The entries follow. Print each one exactly.

** Opening Records provided block **

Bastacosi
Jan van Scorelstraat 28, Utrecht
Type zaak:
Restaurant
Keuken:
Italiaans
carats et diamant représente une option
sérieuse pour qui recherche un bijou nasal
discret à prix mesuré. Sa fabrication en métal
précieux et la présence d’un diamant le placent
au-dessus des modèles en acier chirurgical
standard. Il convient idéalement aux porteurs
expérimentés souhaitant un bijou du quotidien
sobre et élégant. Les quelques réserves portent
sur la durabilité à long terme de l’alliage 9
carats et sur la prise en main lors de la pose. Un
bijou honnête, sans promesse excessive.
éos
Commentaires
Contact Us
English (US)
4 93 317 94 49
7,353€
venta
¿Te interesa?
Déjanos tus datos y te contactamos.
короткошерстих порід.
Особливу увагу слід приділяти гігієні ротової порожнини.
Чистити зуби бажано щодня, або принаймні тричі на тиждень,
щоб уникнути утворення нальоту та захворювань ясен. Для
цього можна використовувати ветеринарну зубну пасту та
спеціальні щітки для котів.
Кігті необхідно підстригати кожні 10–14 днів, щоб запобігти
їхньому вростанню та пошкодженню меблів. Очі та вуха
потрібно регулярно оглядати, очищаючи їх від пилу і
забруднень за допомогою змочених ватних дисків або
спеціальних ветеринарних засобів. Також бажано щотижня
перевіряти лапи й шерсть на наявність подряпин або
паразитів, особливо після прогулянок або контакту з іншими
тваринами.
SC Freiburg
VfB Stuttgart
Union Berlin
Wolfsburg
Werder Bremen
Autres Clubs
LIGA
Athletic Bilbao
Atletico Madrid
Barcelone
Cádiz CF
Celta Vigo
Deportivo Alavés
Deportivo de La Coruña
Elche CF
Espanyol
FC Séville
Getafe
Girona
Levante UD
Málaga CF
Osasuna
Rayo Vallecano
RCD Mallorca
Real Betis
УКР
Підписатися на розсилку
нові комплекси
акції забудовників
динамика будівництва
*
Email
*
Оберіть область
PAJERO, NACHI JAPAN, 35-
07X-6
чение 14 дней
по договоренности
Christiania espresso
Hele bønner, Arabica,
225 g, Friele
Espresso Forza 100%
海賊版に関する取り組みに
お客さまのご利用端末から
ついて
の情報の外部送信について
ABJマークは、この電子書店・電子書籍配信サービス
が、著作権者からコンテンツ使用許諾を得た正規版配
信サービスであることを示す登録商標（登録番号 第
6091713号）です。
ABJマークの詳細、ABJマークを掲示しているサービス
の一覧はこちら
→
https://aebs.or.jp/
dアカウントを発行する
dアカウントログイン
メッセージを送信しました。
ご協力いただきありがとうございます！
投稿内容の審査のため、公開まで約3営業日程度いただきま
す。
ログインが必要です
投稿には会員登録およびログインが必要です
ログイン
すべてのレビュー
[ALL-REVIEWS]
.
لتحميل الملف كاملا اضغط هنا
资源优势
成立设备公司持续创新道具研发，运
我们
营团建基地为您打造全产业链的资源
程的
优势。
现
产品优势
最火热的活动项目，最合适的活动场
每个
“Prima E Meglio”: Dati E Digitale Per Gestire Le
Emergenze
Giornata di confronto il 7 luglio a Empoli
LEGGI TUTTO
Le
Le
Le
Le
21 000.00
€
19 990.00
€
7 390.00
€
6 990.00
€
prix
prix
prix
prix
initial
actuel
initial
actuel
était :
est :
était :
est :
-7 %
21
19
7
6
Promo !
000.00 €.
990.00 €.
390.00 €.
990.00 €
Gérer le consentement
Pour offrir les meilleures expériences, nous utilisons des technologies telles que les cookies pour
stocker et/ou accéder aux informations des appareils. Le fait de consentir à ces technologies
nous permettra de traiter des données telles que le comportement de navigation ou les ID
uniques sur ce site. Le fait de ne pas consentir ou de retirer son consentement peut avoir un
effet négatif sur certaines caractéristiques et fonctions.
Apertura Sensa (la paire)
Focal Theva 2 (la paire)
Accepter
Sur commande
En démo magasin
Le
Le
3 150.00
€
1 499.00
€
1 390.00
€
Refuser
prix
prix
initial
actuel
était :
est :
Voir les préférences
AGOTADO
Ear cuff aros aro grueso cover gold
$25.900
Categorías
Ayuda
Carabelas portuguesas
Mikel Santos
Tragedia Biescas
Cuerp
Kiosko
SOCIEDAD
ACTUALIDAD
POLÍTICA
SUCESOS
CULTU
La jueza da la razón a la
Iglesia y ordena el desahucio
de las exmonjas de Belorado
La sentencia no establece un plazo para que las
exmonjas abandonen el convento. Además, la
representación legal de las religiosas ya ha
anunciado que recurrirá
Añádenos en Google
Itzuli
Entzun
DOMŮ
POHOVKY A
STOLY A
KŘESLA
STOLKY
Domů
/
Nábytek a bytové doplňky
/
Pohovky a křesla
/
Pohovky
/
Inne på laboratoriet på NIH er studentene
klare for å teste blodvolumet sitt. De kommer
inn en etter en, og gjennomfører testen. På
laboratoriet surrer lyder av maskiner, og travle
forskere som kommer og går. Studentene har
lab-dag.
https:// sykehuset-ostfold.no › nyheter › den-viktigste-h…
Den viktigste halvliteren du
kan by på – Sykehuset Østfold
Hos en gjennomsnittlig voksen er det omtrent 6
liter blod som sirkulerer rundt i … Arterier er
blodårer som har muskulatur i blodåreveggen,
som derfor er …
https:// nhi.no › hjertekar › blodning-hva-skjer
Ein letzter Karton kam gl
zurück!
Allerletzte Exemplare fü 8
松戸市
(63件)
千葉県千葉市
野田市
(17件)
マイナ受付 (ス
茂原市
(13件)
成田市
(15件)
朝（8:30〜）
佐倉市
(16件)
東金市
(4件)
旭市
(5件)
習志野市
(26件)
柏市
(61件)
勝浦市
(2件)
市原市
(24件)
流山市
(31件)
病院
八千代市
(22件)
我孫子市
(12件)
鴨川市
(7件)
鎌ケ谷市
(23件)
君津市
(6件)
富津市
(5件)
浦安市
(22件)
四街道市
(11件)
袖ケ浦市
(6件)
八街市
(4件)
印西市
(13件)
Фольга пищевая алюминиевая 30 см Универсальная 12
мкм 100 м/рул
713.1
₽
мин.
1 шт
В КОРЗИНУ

** Closing Records provided block **

#### Result of this task:
Bastacosi
Jan van Scorelstraat 28, Utrecht
Type zaak:
Restaurant
Keuken:
Italiaans
carats et diamant représente une option
sérieuse pour qui recherche un bijou nasal
discret à prix mesuré. Sa fabrication en métal
précieux et la présence d’un diamant le placent
au-dessus des modèles en acier chirurgical
standard. Il convient idéalement aux porteurs
expérimentés souhaitant un bijou du quotidien
sobre et élégant. Les quelques réserves portent
sur la durabilité à long terme de l’alliage 9
carats et sur la prise en main lors de la pose. Un
bijou honnête, sans promesse excessive.
éos
Commentaires
Contact Us
English (US)
4 93 317 94 49
7,353€
venta
¿Te interesa?
Déjanos tus datos y te contactamos.
короткошерстих порід.
Особливу увагу слід приділяти гігієні ротової порожнини.
Чистити зуби бажано щодня, або принаймні тричі на тиждень,
щоб уникнути утворення нальоту та захворювань ясен. Для
цього можна використовувати ветеринарну зубну пасту та
спеціальні щітки для котів.
Кігті необхідно підстригати кожні 10–14 днів, щоб запобігти
їхньому вростанню та пошкодженню меблів. Очі та вуха
потрібно регулярно оглядати, очищаючи їх від пилу і
забруднень за допомогою змочених ватних дисків або
спеціальних ветеринарних засобів. Також бажано щотижня
перевіряти лапи й шерсть на наявність подряпин або
паразитів, особливо після прогулянок або контакту з іншими
тваринами.
SC Freiburg
VfB Stuttgart
Union Berlin
Wolfsburg
Werder Bremen
Autres Clubs
LIGA
Athletic Bilbao
Atletico Madrid
Barcelone
Cádiz CF
Celta Vigo
Deportivo Alavés
Deportivo de La Coruña
Elche CF
Espanyol
FC Séville
Getafe
Girona
Levante UD
Málaga CF
Osasuna
Rayo Vallecano
RCD Mallorca
Real Betis
УКР
Підписатися на розсилку
нові комплекси
акції забудовників
динамика будівництва
*
Email
*
Оберіть область
PAJERO, NACHI JAPAN, 35-
07X-6
чение 14 дней
по договоренности
Christiania espresso
Hele bønner, Arabica,
225 g, Friele
Espresso Forza 100%
海賊版に関する取り組みに
お客さまのご利用端末から
ついて
の情報の外部送信について
ABJマークは、この電子書店・電子書籍配信サービス
が、著作権者からコンテンツ使用許諾を得た正規版配
信サービスであることを示す登録商標（登録番号 第
6091713号）です。
ABJマークの詳細、ABJマークを掲示しているサービス
の一覧はこちら
→
https://aebs.or.jp/
dアカウントを発行する
dアカウントログイン
メッセージを送信しました。
ご協力いただきありがとうございます！
投稿内容の審査のため、公開まで約3営業日程度いただきま
す。
ログインが必要です
投稿には会員登録およびログインが必要です
ログイン
すべてのレビュー
[ALL-REVIEWS]
.
لتحميل الملف كاملا اضغط هنا
资源优势
成立设备公司持续创新道具研发，运
我们
营团建基地为您打造全产业链的资源
程的
优势。
现
产品优势
最火热的活动项目，最合适的活动场
每个
“Prima E Meglio”: Dati E Digitale Per Gestire Le
Emergenze
Giornata di confronto il 7 luglio a Empoli
LEGGI TUTTO
Le
Le
Le
Le
21 000.00
€
19 990.00
€
7 390.00
€
6 990.00
€
prix
prix
prix
prix
initial
actuel
initial
actuel
était :
est :
était :
est :
-7 %
21
19
7
6
Promo !
000.00 €.
990.00 €.
390.00 €.
990.00 €
Gérer le consentement
Pour offrir les meilleures expériences, nous utilisons des technologies telles que les cookies pour
stocker et/ou accéder aux informations des appareils. Le fait de consentir à ces technologies
nous permettra de traiter des données telles que le comportement de navigation ou les ID
uniques sur ce site. Le fait de ne pas consentir ou de retirer son consentement peut avoir un
effet négatif sur certaines caractéristiques et fonctions.
Apertura Sensa (la paire)
Focal Theva 2 (la paire)
Accepter
Sur commande
En démo magasin
Le
Le
3 150.00
€
1 499.00
€
1 390.00
€
Refuser
prix
prix
initial
actuel
était :
est :
Voir les préférences
AGOTADO
Ear cuff aros aro grueso cover gold
$25.900
Categorías
Ayuda
Carabelas portuguesas
Mikel Santos
Tragedia Biescas
Cuerp
Kiosko
SOCIEDAD
ACTUALIDAD
POLÍTICA
SUCESOS
CULTU
La jueza da la razón a la
Iglesia y ordena el desahucio
de las exmonjas de Belorado
La sentencia no establece un plazo para que las
exmonjas abandonen el convento. Además, la
representación legal de las religiosas ya ha
anunciado que recurrirá
Añádenos en Google
Itzuli
Entzun
DOMŮ
POHOVKY A
STOLY A
KŘESLA
STOLKY
Domů
/
Nábytek a bytové doplňky
/
Pohovky a křesla
/
Pohovky
/
Inne på laboratoriet på NIH er studentene
klare for å teste blodvolumet sitt. De kommer
inn en etter en, og gjennomfører testen. På
laboratoriet surrer lyder av maskiner, og travle
forskere som kommer og går. Studentene har
lab-dag.
https:// sykehuset-ostfold.no › nyheter › den-viktigste-h…
Den viktigste halvliteren du
kan by på – Sykehuset Østfold
Hos en gjennomsnittlig voksen er det omtrent 6
liter blod som sirkulerer rundt i … Arterier er
blodårer som har muskulatur i blodåreveggen,
som derfor er …
https:// nhi.no › hjertekar › blodning-hva-skjer
Ein letzter Karton kam gl
zurück!
Allerletzte Exemplare fü 8
松戸市
(63件)
千葉県千葉市
野田市
(17件)
マイナ受付 (ス
茂原市
(13件)
成田市
(15件)
朝（8:30〜）
佐倉市
(16件)
東金市
(4件)
旭市
(5件)
習志野市
(26件)
柏市
(61件)
勝浦市
(2件)
市原市
(24件)
流山市
(31件)
病院
八千代市
(22件)
我孫子市
(12件)
鴨川市
(7件)
鎌ケ谷市
(23件)
君津市
(6件)
富津市
(5件)
浦安市
(22件)
四街道市
(11件)
袖ケ浦市
(6件)
八街市
(4件)
印西市
(13件)
Фольга пищевая алюминиевая 30 см Универсальная 12
мкм 100 м/рул
713.1
₽
мин.
1 шт
В КОРЗИНУ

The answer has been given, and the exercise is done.